══ GIVEN TEXT

Nouveau information and proposed plan
Christopher James Halse Rogers
raof at ubuntu.com
Wed Dec 2 03:21:41 UTC 2009
On Tue, 2009-12-01 at 14:43 +0000, Andy Whitcroft wrote:
> On Mon, Nov 30, 2009 at 06:57:58PM -0600, Steve Conklin wrote:
> > This email summarizes a discussion that took place on #ubuntu-x IRC, and
> > the tentative plan that was arrived at. The IRC discussion is attached
> > for reference.
> >
> > First, there was a discussion of what is required in order to bring
> > Nouveau into our kernel. Nouveau brings in the entire drm-next tree,
> > which looks like it amounts to over 500 patches right now. This
> > presents a major issue for the kernel team, in how to manage that.
> >
> > Looking at the Fedora 12 patch set, there is a 2.9M drm-next patch.
> >
> > Assuming resolution of that issue [*], here's a tentative plan for
> > proceeding with Nouveau:
> >
> > * We pull Nouveau and the required drm changes into karmic ASAP
> > * We invest in heavy testing at alpha 1 and alpha 2, and give ourselves the chance to make an assessment after A1 whether to continue.
> > * We also decide at that point whether to rebase to a more recent nouveau or to freeze and take selected patches through the release.
> >
> > It is a bit of a tight schedule to get this into A1, since freeze is in one week.

════

GOALS:
(a) Write out the passage of the email about Nouveau that begins with the words "Nouveau information and" and ends with the words "to manage that.".
(b) Reproduce the lines of the records exactly, starting at the line containing "scientific name: Callicista columella" and ending with the line containing "scientific name: Issoria lathonia".
The records have no connection to the email about Nouveau.

══ DATA SUPPLIED

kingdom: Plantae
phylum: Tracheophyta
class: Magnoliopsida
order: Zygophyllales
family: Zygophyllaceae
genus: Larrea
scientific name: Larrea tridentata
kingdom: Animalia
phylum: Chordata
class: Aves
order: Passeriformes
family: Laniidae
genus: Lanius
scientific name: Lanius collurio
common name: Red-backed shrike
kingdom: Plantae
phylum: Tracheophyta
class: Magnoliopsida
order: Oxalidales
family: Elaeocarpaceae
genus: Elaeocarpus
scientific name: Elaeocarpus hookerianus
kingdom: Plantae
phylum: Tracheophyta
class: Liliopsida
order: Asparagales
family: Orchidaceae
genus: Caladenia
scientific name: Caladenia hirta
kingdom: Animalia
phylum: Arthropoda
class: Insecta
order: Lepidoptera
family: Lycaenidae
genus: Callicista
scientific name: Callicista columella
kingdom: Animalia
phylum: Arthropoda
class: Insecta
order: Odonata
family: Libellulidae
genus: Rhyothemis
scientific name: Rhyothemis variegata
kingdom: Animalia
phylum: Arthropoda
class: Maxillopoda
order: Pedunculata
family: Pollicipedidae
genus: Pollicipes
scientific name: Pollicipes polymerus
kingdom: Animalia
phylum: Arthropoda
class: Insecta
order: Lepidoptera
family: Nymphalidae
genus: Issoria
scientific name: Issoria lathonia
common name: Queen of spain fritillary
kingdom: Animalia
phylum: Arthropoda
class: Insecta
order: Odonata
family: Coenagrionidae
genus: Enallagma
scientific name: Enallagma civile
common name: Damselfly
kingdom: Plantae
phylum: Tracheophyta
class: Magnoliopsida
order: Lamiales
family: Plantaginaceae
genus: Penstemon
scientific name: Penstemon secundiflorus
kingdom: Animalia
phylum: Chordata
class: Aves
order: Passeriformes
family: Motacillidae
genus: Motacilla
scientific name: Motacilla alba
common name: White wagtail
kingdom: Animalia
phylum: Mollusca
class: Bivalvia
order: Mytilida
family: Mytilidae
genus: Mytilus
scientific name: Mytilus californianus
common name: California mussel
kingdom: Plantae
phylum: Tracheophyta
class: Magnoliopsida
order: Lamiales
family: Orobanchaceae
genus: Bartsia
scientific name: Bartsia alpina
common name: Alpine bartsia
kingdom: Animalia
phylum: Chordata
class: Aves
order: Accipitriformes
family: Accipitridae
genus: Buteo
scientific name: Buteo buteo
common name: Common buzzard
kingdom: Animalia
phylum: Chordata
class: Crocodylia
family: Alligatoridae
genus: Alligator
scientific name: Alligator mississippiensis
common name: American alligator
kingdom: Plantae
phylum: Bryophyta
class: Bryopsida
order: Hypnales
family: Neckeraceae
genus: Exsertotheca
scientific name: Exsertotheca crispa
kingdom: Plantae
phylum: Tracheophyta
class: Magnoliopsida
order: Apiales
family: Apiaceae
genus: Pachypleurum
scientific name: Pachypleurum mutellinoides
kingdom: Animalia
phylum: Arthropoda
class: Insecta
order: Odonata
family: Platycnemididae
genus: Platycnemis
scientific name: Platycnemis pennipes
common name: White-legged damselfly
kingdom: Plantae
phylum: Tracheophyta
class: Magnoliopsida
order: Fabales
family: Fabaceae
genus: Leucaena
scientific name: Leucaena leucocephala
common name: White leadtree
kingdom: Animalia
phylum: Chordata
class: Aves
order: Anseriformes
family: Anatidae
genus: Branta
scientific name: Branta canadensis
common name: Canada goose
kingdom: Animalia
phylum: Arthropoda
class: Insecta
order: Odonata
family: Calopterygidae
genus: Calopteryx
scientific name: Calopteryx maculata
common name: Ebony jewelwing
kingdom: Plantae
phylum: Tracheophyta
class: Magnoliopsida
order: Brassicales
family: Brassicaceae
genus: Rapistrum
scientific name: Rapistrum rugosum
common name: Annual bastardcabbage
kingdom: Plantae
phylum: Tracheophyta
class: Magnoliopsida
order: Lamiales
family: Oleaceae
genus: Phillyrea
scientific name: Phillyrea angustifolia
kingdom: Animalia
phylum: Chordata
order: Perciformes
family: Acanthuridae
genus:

════

ANSWERS TO THE EXERCISES:
(a)
Nouveau information and proposed plan
Christopher James Halse Rogers
raof at ubuntu.com
Wed Dec 2 03:21:41 UTC 2009
On Tue, 2009-12-01 at 14:43 +0000, Andy Whitcroft wrote:
> On Mon, Nov 30, 2009 at 06:57:58PM -0600, Steve Conklin wrote:
> > This email summarizes a discussion that took place on #ubuntu-x IRC, and
> > the tentative plan that was arrived at. The IRC discussion is attached
> > for reference.
> >
> > First, there was a discussion of what is required in order to bring
> > Nouveau into our kernel. Nouveau brings in the entire drm-next tree,
> > which looks like it amounts to over 500 patches right now. This
> > presents a major issue for the kernel team, in how to manage that.

(b)
scientific name: Callicista columella
kingdom: Animalia
phylum: Arthropoda
class: Insecta
order: Odonata
family: Libellulidae
genus: Rhyothemis
scientific name: Rhyothemis variegata
kingdom: Animalia
phylum: Arthropoda
class: Maxillopoda
order: Pedunculata
family: Pollicipedidae
genus: Pollicipes
scientific name: Pollicipes polymerus
kingdom: Animalia
phylum: Arthropoda
class: Insecta
order: Lepidoptera
family: Nymphalidae
genus: Issoria
scientific name: Issoria lathonia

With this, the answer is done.